By Amy Zimmer
DNAinfo News Editor
DOWNTOWN BROOKLYN — New York City cab driver Zubiru Jalloh received his proclamation on Friday from the Brooklyn Borough president — and received several calls in the morning from Marty Markowitz's office to make sure he would be attending.
No one wanted a repeat of Tuesday's snafu, when the National Arts Club scheduled an award ceremony for Jalloh, but never invited him to the event at their landmark building in Gramercy Park. The award was a thank-you to Jalloh for returning a reported $100,000 worth of jewelry, art, photos and cash left in his taxi's backseat by John James, the twin brother of club president O. Aldon James.

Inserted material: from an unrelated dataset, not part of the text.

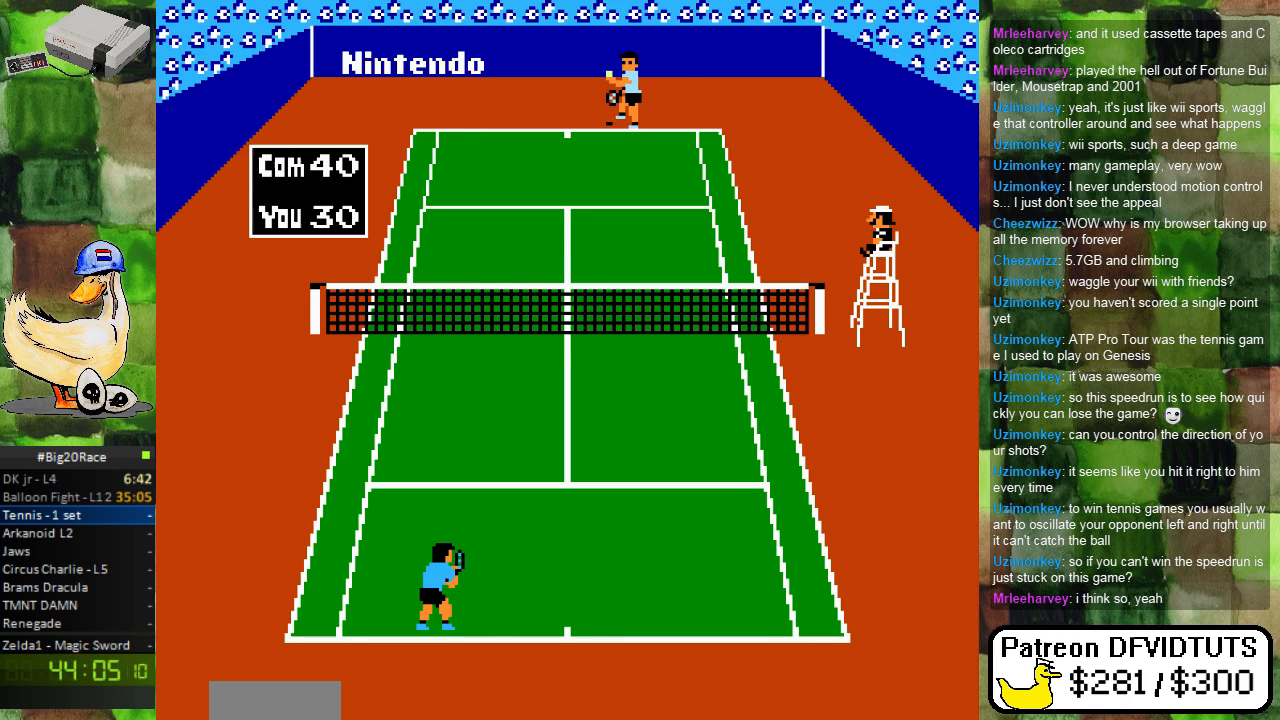
{"buttons": [], "events": []}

"This morning they called me three times to make sure I'm going to be coming," laughed Jalloh, who has become become a hero from here to his native land of Sierra Leone. "I don't know what happened the other day. No one ever told me to come."
The club, which organized Tuesday's event, forgot to extend the invitation to Jalloh, sources said.
Jalloh took the snub in stride and was beaming with pride after receiving his award on Friday. The Aldon brothers came from Gramercy Park to Brooklyn Borough Hall to attend the ceremony, along with Taxi and Limousine Commissioner David Yassky.
"Zubiru, you are an inspiration," Markowitz told him. "I speak not only on behalf of John James, but also all of Brooklyn. You do our borough, our city, our nation and yes, Sierra Leone proud!"
When Jalloh returned the bag to the club, John James gave the driver a $1,000 reward — which Jalloh initially rejected — and invited him to a club party that week — which Jalloh declined.
James extended another invitation to Jalloh to join him for dinner in the club's dining room.
"It was the second time he asked," said Jalloh, who wasn't sure whether he'll accept. "Let me see what my schedule is," he said
Jalloh, a father of three who lives in Crown Heights, is busy working to pay the mortgage on his $410,000 taxi medallion.
"I'm working 12 hours a day six days a week," he said, "barely I can survive."
But he remains hopeful. "I'm going to see if I can life myself from the bottom to the top," he said.